**REQUIREMENT A:**
Please answer these questions using the text on the Charleston and Savannah ports:
(i) How many miles apart are the two ports?
(ii) In 2007, how much did the bistate operating team spend, and how many acres of land did it buy?
(iii) According to Drewry, what percentage of containerships on order today are 8,000 TEUs or larger?
**REQUIREMENT B:**
Go on with the text on the Charleston and Savannah ports from the point where it stops.

-------- READING TEXT --------

In theory, Charleston and Savannah could meld into a southeast Atlantic colossus rivaling the ports of Los Angeles and Long Beach. That, at least, is the theory.
The ports of Charleston, S.C., and Savannah, Ga., are only 107 miles apart. But distance is about the only thing about the two that's close. In most other ways, they might as well be at opposite ends of the planet.
The neighboring states, with their ports as proxies, have battled each other over trade and maritime supremacy for decades. They have taken their fight to the legal system, the free market, and the court of public opinion. In the past, each has refused to attend maritime or trade events in the other's state. The contentiousness is as thick as the air on a humid Charleston summer night. "I've never seen anything like it in my 30 years in the business," said K.C. Conway, chief U.S. economist for Colliers International, a global real estate concern.
The ports seem to struggle even when they try to collaborate. In 2007, after years of the states fighting over control of property along the Savannah River in Jasper County, S.C., a bistate operating team spent $7.5 million, divided between the two, to buy 1,500 acres of land to build a container terminal approximately eight miles from the entrance to the river's shipping channel. The project would effectively create a third regional port and allow dredging to a 50-foot depth, deeper than either Charleston, at 45 feet, or Savannah, at 42 feet.
The deeper water would accommodate the large vessels many expect to be dominating global sea trade, notably through the expanded Panama Canal, over the decades. Today's canal configuration is capped at ships with 5,100 twenty-foot-equivalent (TEU) container units; when the widened and deepened canal opens in 2015, it will accommodate so-called post-Panamax ships with close to 13,000 TEUs. About 83 percent of containerships on order today are 8,000 TEUs or larger, according to U.K. consultancy Drewry.

-------- ROWS --------

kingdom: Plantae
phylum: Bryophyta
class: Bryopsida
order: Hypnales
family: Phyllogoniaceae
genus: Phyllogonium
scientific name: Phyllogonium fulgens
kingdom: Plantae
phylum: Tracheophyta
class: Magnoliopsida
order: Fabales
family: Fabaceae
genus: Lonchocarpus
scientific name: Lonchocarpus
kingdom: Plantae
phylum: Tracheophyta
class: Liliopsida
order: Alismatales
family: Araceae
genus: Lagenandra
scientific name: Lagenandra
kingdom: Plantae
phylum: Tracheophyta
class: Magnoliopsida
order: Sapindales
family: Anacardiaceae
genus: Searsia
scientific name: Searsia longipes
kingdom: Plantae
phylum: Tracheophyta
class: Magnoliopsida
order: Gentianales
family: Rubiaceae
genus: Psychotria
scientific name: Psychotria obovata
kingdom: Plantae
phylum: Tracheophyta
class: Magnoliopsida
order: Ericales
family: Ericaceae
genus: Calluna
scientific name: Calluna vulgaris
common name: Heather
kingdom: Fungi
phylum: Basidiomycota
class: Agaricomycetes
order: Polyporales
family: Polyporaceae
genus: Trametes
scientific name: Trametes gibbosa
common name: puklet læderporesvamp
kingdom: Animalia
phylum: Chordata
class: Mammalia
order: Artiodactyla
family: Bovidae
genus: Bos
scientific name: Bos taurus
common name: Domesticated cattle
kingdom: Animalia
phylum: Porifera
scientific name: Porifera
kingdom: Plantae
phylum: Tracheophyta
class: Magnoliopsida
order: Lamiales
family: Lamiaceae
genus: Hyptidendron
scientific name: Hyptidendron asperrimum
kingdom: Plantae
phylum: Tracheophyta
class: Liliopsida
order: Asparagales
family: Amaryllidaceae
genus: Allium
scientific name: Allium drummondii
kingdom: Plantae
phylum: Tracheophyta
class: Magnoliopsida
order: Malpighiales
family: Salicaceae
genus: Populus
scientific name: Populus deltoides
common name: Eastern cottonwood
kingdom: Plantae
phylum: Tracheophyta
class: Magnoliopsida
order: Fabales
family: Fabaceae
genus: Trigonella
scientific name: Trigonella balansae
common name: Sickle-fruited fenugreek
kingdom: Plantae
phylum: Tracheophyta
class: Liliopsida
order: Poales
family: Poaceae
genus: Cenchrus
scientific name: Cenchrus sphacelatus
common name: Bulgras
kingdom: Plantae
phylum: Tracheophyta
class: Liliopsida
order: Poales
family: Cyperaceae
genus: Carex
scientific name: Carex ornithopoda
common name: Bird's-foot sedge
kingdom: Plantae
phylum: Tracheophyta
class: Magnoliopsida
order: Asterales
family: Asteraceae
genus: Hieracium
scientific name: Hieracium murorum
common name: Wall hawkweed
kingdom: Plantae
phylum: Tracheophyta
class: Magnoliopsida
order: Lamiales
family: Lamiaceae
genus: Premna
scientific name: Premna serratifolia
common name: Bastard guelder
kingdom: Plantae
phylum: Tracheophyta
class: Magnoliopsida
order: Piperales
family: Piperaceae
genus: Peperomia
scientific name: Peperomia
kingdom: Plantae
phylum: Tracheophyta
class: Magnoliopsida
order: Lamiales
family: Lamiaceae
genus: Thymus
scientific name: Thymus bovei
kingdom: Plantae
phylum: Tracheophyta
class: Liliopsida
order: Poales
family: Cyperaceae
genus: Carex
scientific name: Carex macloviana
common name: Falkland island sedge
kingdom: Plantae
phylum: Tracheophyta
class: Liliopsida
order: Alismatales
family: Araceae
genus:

--------

**EXERCISE RESULT A:**
(i) 107 miles.
(ii) $7.5 million for 1,500 acres.
(iii) About 83 percent.

**EXERCISE RESULT B:**
Progress at Jasper has been agonizingly slow. Beyond the land purchase and several feasibility studies, little has happened. Fed-up county officials have demanded to take control of the project and pay for the terminal to be built. It is believed the work won't be done until 2025 or 2030.
NO ZERO SUM GAME
The irony is that Charleston and Savannah need not play a zero sum game. Each can succeed with its complementary strengths, and greater cooperation could create a monolith that dominates the fast-growing and increasingly export-oriented Southeast region, analysts said. Savannah has a superb logistics infrastructure, is close to the Atlanta and northern Florida markets, and has a strong agricultural commodity base. Charleston has the industry's most efficient loading and unloading operation, with 43 crane moves an hour, according to Colliers (Savannah is close behind at between 40 and 42 moves). Charleston, like Savannah, is tied into a vibrant regional manufacturing market—especially autos. It handles most of the sea commerce moving in and out of the Carolinas, and has a solid presence in Tennessee. Luxury automaker BMW North America, probably Charleston's highest-profile customer, transports 600 to 800 vehicles per day by rail from its factory in Spartanburg, S.C., to the port, some 200 miles away.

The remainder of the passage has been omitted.